The Bachelor's Promise (Bachelor Auction)
Shown. Up.
    “Excuse me, please.” Without waiting for her reply, he strode forward, every bit of him focused on the unwelcome blast from his past.
    As he neared her, Noelle’s chin tipped up. He snorted. Some things hadn’t changed. Since he’d first met her fifteen years ago when she was a tiny, skinny eleven-year-old, she’d been giving him that defiant gesture. It’d pissed him off when he was sixteen, and it had the same effect at thirty-one. Another Rana. Invading his life uninvited. Like father, like daughter.
    “What in the hell are you doing here?” he snapped, halting inches from her petite frame. He towered over her, the top of her head barely reaching his shoulder. A part of him—the civilized part—warned him to ease back, to calm. That same part was appalled that he would use his height and wide frame to intimidate her. Regardless of their turbulent history, she was also a woman. But the primal section of his brain, the one that scented his enemy and was on the hunt, kept him rooted there, studying her through narrowed eyes. Ready and poised to pounce.
    A wise person would’ve retreated, would’ve turned tail and run. She didn’t.
    She wasn’t foolish; the time they’d spent together had revealed a brilliant mind that had awed him. So that left brave.
    Or desperate.
    And desperation on a Rana meant trouble.
    For Aiden.
    Noelle tilted her head to the side, those pale, pale blue eyes never wavering from him. This close, he couldn’t miss the beauty mark that punctuated the bottom of the graceful arch of her left eyebrow. Or the thick fringe of coal-black lashes that, if he hadn’t known her since childhood, he’d cynically think were store-bought. This close, he couldn’t not observe the delicate lines and bone structure that appeared almost fragile and innocent…or the wide, lush mouth painted in deep, vibrant crimson that made a mockery of his last thought. With the mass of midnight waves tumbling around her face and shoulders, she seemed too much—too wild, too colorful…too carnal.
    Hell, at this very second, almost every man in the room was probably imagining that lithe, little body effortlessly rising and falling over him, all that dark hair swaying against creamy, sweat-dampened skin, her light blue eyes gleaming down at him…
    His jaw clenched, mirroring the knot tightening his gut. He’d tasted her passion, had been burned by it. Even six years later, he remembered…everything.
    But he’d also experienced firsthand how Ranas used what they had—cunning, quick talking, fast hands, or pretty smiles—to get what they wanted. A roof over their heads. Money in their pockets.
    Another man’s woman.
    Fury flared higher within him at the reminder of whose blood ran in Noelle’s veins. “I repeat,” he ground out, “what the hell are you doing here?”
    Leaning forward, she stage-whispered, “Making one bitch of a scene.”
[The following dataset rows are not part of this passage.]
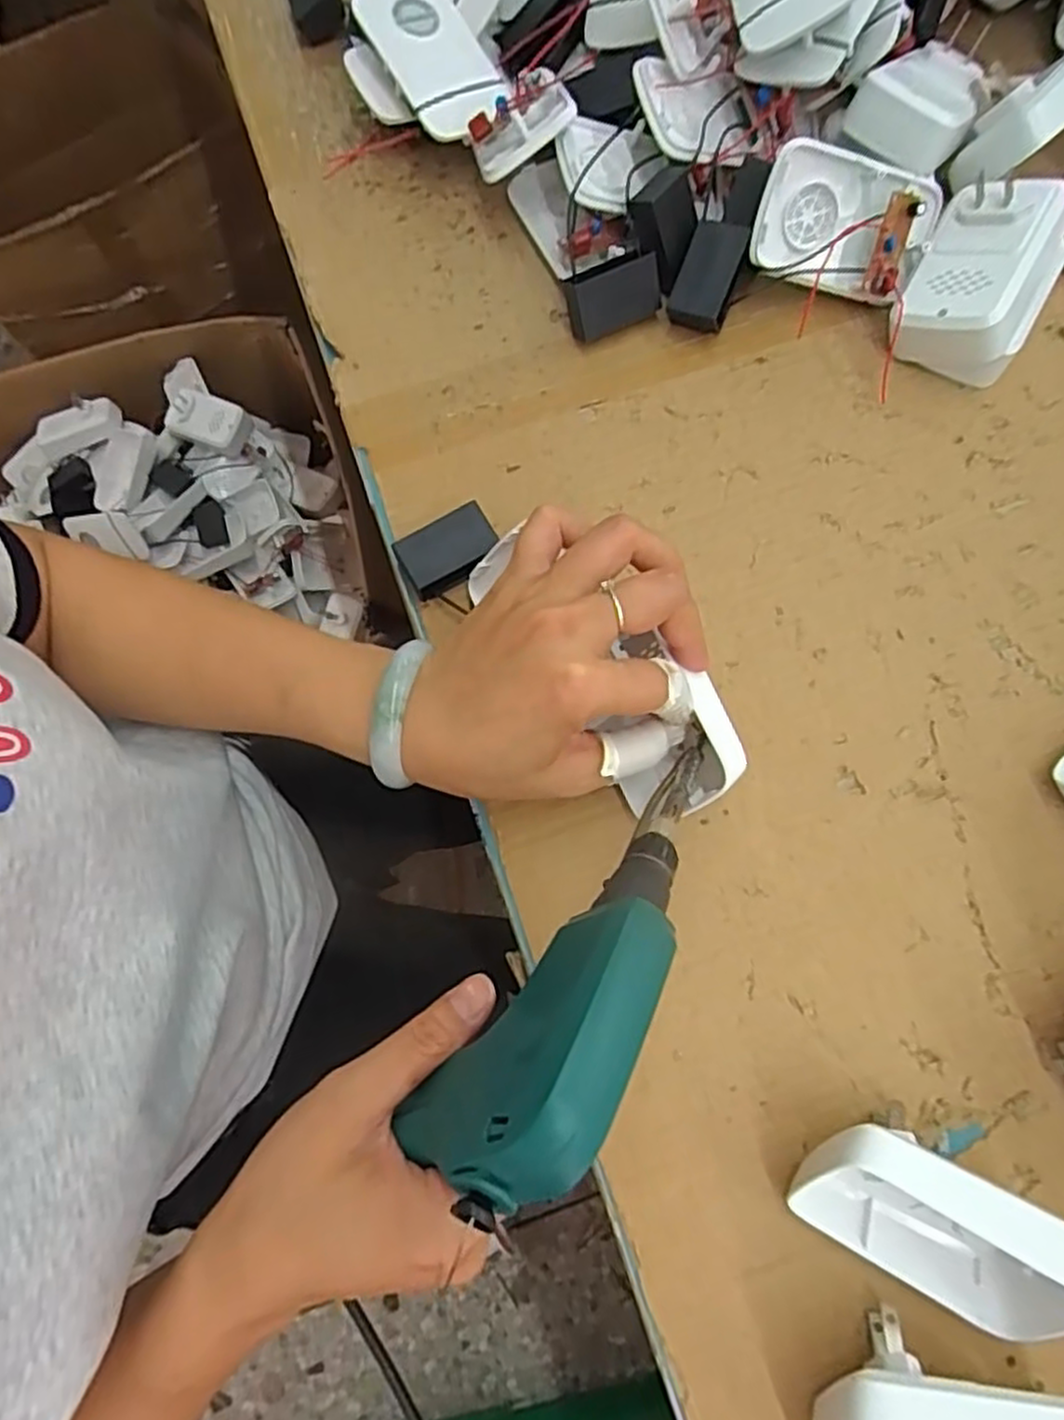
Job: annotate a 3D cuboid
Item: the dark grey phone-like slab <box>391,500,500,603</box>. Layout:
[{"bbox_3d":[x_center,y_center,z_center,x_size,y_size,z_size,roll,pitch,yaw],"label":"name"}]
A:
[{"bbox_3d":[-0.042,-0.079,0.373,0.048,0.019,0.033,-30,77,-6],"label":"dark grey phone-like slab"}]

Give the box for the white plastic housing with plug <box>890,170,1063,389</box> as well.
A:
[{"bbox_3d":[0.234,-0.219,0.388,0.063,0.048,0.090,21,85,36],"label":"white plastic housing with plug"}]

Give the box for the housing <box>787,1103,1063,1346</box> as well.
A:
[{"bbox_3d":[0.150,0.193,0.280,0.102,0.054,0.051,29,78,8],"label":"housing"}]

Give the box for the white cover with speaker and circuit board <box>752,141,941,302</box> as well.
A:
[{"bbox_3d":[0.163,-0.253,0.387,0.092,0.022,0.059,7,116,-13],"label":"white cover with speaker and circuit board"}]

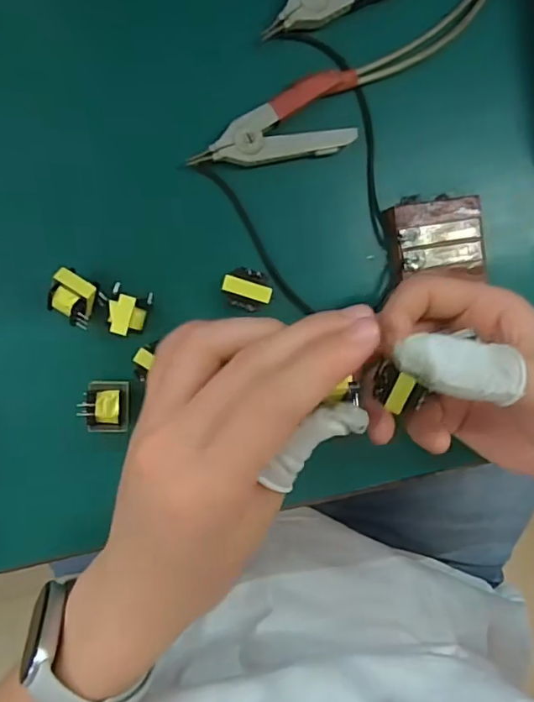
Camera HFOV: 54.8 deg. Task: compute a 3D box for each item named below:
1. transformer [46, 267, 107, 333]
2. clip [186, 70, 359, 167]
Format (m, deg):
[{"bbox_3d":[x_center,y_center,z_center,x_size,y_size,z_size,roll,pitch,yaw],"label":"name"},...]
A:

    Lust flashed to life inside him like a flare gun. Gone was the shy, quiet young woman who had become his friend then almost his lover. In her place stood a bold, vivid, sexy imposter who not only had the balls to crash a charity event but get in his face and challenge him. That shouldn’t have hardened his cock like a steel rod. That shouldn’t have made his fingers itch to thrust into that wild fall of hair and grip it, dragging her head back. But it did. And disgust for his reaction, for his traitorous body, prickled across his skin.
    For several long seconds, they remained still, staring one another down like they were gunslingers in an old Western. The only things missing were a tinny soundtrack and a scrawny tumbleweed rolling across the ballroom’s marble floor.
    But almost immediately, he became aware of the low murmurs and felt the pointed looks. They rippled through the room as more and more of Boston’s social elite took notice of the showdown between Bay Bridge Industries’ chief operating officer and the mysterious, underdressed goth girl.